Contexto territorial e vulnerabilidades
Para especialistas, os dados vão além dos números e revelam padrões territoriais profundos. Diego Martins, mestre em Segurança Pública que participou do seminário, analisa que os territórios com maiores índices compartilham vulnerabilidades sociais históricas.
“Quando observamos Vitória do Xingu, Salvaterra e Soure, enxergamos territórios onde a vulnerabilidade social é profunda e histórica”, afirma Martins. “A soma de pobreza, desigualdade, ausência do Estado, turismo desregulado e relações de gênero desiguais cria um ambiente em que a violência sexual encontra menos barreiras para acontecer.”
Em Vitória do Xingu, pesquisas acadêmicas da Universidade da Amazônia (UNAMA) descrevem um município marcado por transformações abruptas e tensões socioeconômicas ligadas à instalação da Usina Hidrelétrica Belo Monte e à presença de grandes empreendimentos extrativistas. Estudos do Instituto de Estudos Socioeconômicos (Inesc) associam esse cenário de aumento da desigualdade e fragilidade dos serviços públicos ao crescimento de crimes de gênero e sexuais.
Já no Marajó, pesquisas da Universidade Federal do Pará (UFPA) identificam um acúmulo de fatores de risco: pobreza extrema, longas distâncias, precariedade do Estado, desigualdade de gênero e turismo sem regulação. Em Salvaterra, estudos apontam vulnerabilidade ao turismo sexual. Em Soure, diagnósticos do Conselho Nacional de Justiça (CNJ) identificam a naturalização da violência doméstica, alta subnotificação e escassez de estruturas de proteção.

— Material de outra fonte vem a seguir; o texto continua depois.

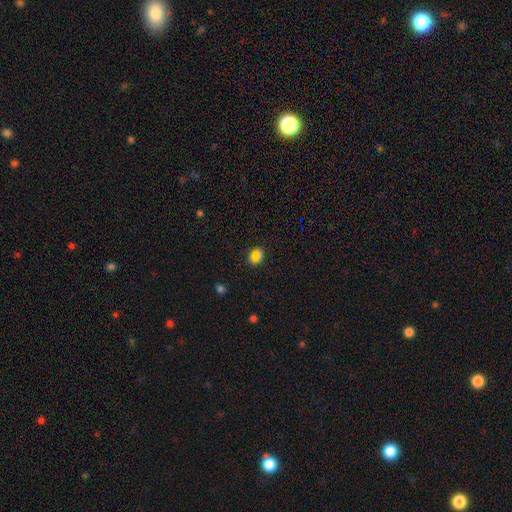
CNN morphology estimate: Smooth or featured: smooth — 58% (star or artifact — 30%)
How rounded: round — 55% (in between — 43%)
Merging: none — 68% (minor disturbance — 17%)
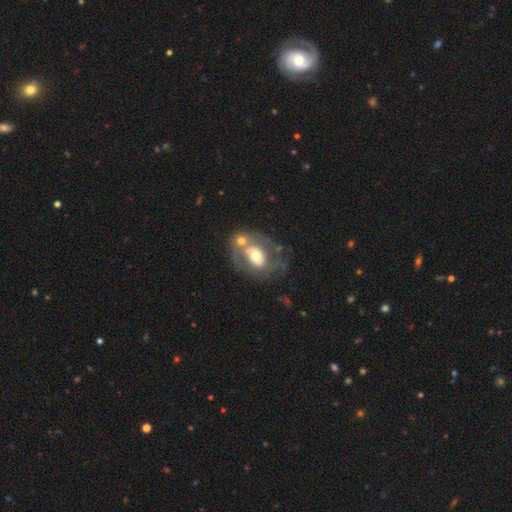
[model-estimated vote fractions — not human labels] Smooth or featured: featured or disk — 60% (smooth — 34%)
Edge-on disk: no — 95% (yes — 5%)
Bar: no — 63% (weak — 25%)
Spiral arms: no — 56% (yes — 44%)
Bulge size: moderate — 59% (large — 23%)
Merging: none — 41% (merger — 26%)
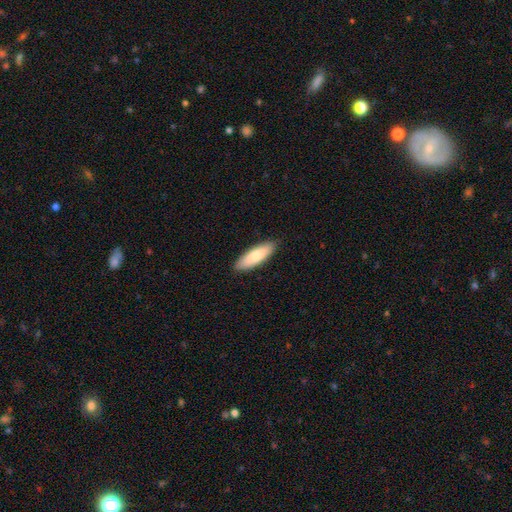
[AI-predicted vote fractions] smooth 80%, featured or disk 14%, star or artifact 5%. Down the decision tree: how rounded — cigar-shaped (50%); merging — none (89%).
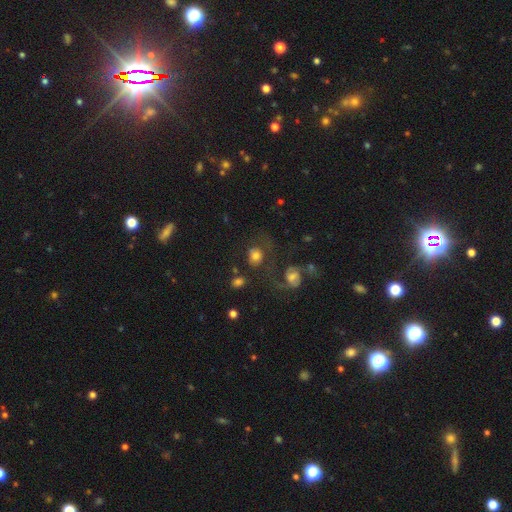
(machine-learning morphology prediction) Smooth or featured? Predicted: smooth (p=0.61). How rounded? Predicted: round (p=0.59). Merging? Predicted: none (p=0.46).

Diego Martins destaca que esse contexto amplia a capacidade de repetição dos crimes. “Esses elementos não produzem o estupro por si só, mas reduzem drasticamente os mecanismos de prevenção, denúncia e proteção. E onde há menos fiscalização, menos presença de serviços e mais dependência econômica, o agressor encontra terreno fértil para agir”, conclui o especialista.
O Coletivo Futuro Brilhante, responsável pela coordenação local do seminário e pela pesquisa, atua desde 2014 na prevenção da violência sexual infantojuvenil e desenvolve ações educativas em escolas públicas do Pará. O evento em Belém reuniu representantes de órgãos públicos, sociedade civil, academia e coletivos, na Escola Judicial do Tribunal de Justiça do estado, em uma iniciativa promovida pelo Ministério dos Direitos Humanos e da Cidadania.